Some astronomers even think our sun might be in a grand minimum right now, or at least just coming out of one. “Whether the last solar cycle was a Maunder Minimum or not is still debatable,” says Jia Huang, a solar scientist at Berkeley not involved with the new work. “This paper provides a new aspect to understanding the relationship between solar rotations and the occurrence of grand minima, thus it is timely and insightful to understand why and how the grand minima happen.”

The previous solar cycle—Solar Cycle 24—spanned December 2008 to December 2019, and was particularly weak, meaning there weren’t as many sunspots, flares, or other activity on the sun’s surface. A lack of solar activity can actually be good for humanity, as large solar storms or Coronal Mass Ejections (CMEs) can have deleterious effects on our power grids and satellites. On the other hand, extended periods of quiet from the Sun might make Earth a less pleasant place to live; the Maunder minimum seems to coincide with the Little Ice Age, but a causal link has yet to be confirmed.

What’s next for our sun’s solar activity?

We’re now in Solar Cycle 25, which began in December 2019 and will continue until about 2030. Solar scientists are starting to get excited, as the maximum of this particular cycle is set to occur within the next two years. “As we approach the solar maximum of the Sun’s solar cycle, more attention than ever turns to the activity of our local star,” adds French. “Years ago, predictions were made of how this Solar Cycle 25 would play out, and we’re finally close to revealing the truth.”
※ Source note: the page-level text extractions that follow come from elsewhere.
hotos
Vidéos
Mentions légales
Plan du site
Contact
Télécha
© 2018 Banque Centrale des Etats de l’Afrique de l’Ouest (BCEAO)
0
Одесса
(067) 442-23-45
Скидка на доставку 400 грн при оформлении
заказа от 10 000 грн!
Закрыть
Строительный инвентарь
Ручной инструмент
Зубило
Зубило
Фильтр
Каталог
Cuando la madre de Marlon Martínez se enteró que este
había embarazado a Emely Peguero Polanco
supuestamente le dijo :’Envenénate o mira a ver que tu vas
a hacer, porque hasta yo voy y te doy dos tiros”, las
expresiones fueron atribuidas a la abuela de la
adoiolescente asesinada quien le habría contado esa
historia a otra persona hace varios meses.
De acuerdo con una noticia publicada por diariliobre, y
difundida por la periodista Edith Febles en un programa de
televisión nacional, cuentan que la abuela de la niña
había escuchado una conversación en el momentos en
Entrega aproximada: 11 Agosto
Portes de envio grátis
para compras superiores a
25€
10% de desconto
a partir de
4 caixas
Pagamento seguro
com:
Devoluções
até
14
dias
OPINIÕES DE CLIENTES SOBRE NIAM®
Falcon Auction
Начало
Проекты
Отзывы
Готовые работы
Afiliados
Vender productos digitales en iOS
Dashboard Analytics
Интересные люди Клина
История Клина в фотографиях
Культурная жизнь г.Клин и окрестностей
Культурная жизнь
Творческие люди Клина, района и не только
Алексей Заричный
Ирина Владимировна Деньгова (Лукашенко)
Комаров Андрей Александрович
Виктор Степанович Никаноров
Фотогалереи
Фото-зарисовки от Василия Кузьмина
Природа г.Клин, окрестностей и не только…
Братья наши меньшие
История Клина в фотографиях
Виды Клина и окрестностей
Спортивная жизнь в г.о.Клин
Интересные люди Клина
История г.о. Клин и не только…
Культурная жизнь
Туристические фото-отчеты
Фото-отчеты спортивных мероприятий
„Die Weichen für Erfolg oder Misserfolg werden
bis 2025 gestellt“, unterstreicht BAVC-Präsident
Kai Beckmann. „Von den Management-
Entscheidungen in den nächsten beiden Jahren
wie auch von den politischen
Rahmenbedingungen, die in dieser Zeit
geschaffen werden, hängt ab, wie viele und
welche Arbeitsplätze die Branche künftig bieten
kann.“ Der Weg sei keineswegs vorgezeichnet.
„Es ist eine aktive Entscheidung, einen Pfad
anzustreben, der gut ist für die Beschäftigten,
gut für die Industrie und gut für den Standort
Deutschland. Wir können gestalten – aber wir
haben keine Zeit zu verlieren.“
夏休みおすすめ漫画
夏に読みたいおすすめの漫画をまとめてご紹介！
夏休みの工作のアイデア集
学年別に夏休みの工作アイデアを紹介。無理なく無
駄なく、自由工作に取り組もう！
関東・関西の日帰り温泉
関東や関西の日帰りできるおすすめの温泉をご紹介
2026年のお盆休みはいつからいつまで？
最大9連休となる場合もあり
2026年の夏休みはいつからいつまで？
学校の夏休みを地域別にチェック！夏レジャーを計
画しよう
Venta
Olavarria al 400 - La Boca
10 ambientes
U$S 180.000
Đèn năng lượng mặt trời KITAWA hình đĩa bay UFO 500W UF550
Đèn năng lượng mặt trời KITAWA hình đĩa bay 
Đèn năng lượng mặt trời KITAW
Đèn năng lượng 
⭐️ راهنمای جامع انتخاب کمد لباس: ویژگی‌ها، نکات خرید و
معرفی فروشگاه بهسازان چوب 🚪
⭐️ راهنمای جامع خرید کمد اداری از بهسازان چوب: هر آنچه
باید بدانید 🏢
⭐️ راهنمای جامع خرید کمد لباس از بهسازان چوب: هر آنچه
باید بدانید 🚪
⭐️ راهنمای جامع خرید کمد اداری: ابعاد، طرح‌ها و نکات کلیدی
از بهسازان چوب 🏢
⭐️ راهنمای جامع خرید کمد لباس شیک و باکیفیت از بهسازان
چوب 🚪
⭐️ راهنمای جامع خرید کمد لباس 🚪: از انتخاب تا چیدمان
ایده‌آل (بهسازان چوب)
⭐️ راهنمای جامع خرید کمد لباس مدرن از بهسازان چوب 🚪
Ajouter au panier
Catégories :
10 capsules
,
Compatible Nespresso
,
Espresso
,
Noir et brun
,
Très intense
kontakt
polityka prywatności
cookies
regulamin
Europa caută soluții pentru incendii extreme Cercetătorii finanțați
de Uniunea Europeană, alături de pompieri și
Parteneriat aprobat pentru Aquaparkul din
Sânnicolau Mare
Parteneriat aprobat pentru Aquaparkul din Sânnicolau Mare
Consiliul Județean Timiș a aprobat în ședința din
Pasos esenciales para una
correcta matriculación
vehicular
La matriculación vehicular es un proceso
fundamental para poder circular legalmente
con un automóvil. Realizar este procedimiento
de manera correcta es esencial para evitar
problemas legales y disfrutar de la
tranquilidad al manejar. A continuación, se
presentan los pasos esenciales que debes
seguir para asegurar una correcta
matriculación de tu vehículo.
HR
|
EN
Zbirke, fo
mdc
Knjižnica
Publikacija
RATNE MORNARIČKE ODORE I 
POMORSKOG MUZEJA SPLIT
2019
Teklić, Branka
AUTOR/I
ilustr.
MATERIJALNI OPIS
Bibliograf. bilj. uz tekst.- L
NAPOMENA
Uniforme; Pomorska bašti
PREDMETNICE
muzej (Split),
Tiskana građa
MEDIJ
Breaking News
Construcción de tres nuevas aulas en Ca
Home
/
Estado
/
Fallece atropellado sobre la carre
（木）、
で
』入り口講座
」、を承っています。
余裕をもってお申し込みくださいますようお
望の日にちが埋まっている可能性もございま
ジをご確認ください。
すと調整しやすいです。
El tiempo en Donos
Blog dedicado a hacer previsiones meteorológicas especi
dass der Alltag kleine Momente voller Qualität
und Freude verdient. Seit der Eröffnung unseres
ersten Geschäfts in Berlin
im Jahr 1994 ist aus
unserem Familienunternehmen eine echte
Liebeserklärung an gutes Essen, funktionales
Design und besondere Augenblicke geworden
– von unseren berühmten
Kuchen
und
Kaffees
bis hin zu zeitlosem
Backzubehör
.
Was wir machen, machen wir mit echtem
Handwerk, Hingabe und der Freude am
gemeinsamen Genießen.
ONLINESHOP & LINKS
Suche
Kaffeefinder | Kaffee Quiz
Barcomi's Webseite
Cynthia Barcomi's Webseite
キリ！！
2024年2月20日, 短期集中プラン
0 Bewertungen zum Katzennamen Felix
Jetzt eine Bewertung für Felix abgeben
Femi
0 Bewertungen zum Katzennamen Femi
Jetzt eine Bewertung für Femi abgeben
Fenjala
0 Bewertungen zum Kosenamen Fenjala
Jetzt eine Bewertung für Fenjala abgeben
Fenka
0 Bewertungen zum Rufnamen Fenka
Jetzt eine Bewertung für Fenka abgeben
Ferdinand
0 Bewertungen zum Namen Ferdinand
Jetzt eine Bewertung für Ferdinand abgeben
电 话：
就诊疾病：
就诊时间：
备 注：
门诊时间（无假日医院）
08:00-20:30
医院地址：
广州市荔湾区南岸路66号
Scientists at the National Oceanic and Atmospheric Administration claim Cycle 25 will be fairly mild, but will also finally break the trend of weakening solar activity, avoiding a situation that would truly mimic the Maunder minimum. They’ve also predicted that Cycle 25’s maximum might bring some excitement, including “impactful space weather events” in 2024 and possibly extra-radiant aurora. That’s not all for the sun’s time in the spotlight, either — solar activity will be on full display in April 2024, when a total solar eclipse will allow viewers in North America a gorgeous glimpse at the sun’s corona. It’s the last such event expected for this continent until 2045, so don’t miss out!